# 20-gallon long NPT (backwoods clay) for betta sorority



## Deanna01

I started out with four gallons of good clay dirt from the woods in back of my house...


----------



## Deanna01

After sorting it through a colander, I got a ton of clay balls that wouldn't go through. I was going to toss this out, but one of the moderators told me to let it dry and sift it--that this was the good stuff.


----------



## Deanna01

I let the clay balls dry a bit, crumbled them up, and let them dry out completely on a sheet of black plastic out in the sun. After sifting it through a colander again, I got enough to give me about an inch on the bottom of the 20-gallon long tank I bought today.


----------



## jentralala

Can't wait to see this! I have a 20 gallon long too, that I'm hoping to turn into a NPT, can't wait to see how this turns out!


----------



## Deanna01

(I took this opportunity to clip off my formerly stylishly long nails, because...yuck.)
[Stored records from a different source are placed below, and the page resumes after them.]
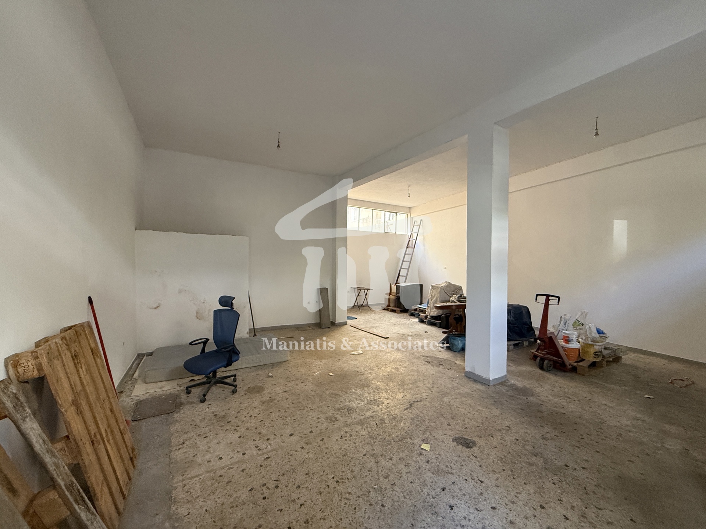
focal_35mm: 14
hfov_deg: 102.1
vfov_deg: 85.7
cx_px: 353
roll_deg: -0.3
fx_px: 286
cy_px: 264
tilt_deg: +0.6
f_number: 2.2
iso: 320
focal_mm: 2.22
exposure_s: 1/61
I placed a big rock I had waiting (purchased at That Fish Place in Lancaster) on the clay. Then I washed (and washed and washed) a big bag of cheap black sand and spread it out.


----------



## Deanna01

I had a big bag of pea gravel around (the kind you get for $4 at home-improvement stores), so I sorted through it to find some white stones. I have this notion that maybe I can arrange them in a pretty, winding fashion to help delineate different areas of planting.


----------



## Boredomb

Looks like you are off to a great start.


----------



## Deanna01

I brought the tank inside to the table where it will reside, gathered the rooted plants I have available, and started to brainstorm where I might like to put them.


----------



## Boredomb

What are the plants in the corners?? The tall grass type plants??
_Posted via Mobile Device_


----------



## Deanna01

Those are giant hairgrass. I separated them and planted them in small bunches all along the back wall.
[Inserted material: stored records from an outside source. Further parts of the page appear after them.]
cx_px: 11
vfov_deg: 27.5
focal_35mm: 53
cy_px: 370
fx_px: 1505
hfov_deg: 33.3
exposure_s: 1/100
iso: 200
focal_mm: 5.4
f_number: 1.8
I'm ready to add water! It looks pretty messy right now, but hopefully it will be better with the plants upright. I figured it was better to put in too many plants rather than too few.


----------



## Boredomb

It looks good!
BTW its always easier to plant heavy at the begin when using dirt/clay as substrate. It usually less messy that way


----------



## Deanna01

I have a water softener and have to bring half the water I need up from the basement, pre-softened. So after hauling up a few five-gallon buckets, I proceeded to pour the water with a two-cup measuring cup slowly through the same $2 colander I used to sift the clay. It took a while! But I didn't end up with much silt.
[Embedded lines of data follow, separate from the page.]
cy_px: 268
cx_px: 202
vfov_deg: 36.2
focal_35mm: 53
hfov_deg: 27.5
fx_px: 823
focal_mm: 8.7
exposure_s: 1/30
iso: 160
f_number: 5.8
Unfortunately, after I got all the water in, I decided some of the plants needed to be moved, and that generated some silt and led me to believe that I don't have enough cap in some places. However, I went ahead and hooked up the light and took some pics. This gives an idea how the tank is progressing.

I added two teaspoons of dissolved aquarium salt to the water, as per the instructions from the Taiwan exporter for my sorority. Since the bettas arrive tomorrow or the next day, I'm also supposed to put some Tetracycline in the tank. I know that will turn the water tea-colored, but I'm going to do it anyway.


----------



## Deanna01

Thanks, all!

For those curious about the fish that will be going in here, I have them linked at this thread: Mother's Day sorority!


----------



## Deanna01

A picture straight on, as of this morning.


----------



## Deanna01

And one from the left side.


----------



## Boredomb

Ahhh that's awesome!! Great job on that!
_Posted via Mobile Device_


----------



## Deanna01

Here it is with the sorority bettas in place!

And thank you!


----------



## fish monger

Very, very nice. Great job. Keep us posted.


----------



## Deanna01

Thank you! I'm proud of it for being so new to this!


----------



## Boredomb

Deanna01 said:


> Thank you! I'm proud of it for being so new to this!


As you should be, It looks awesome!! Just remember to keep an eye on the parameters since it is a dirt tank.
_Posted via Mobile Device_


----------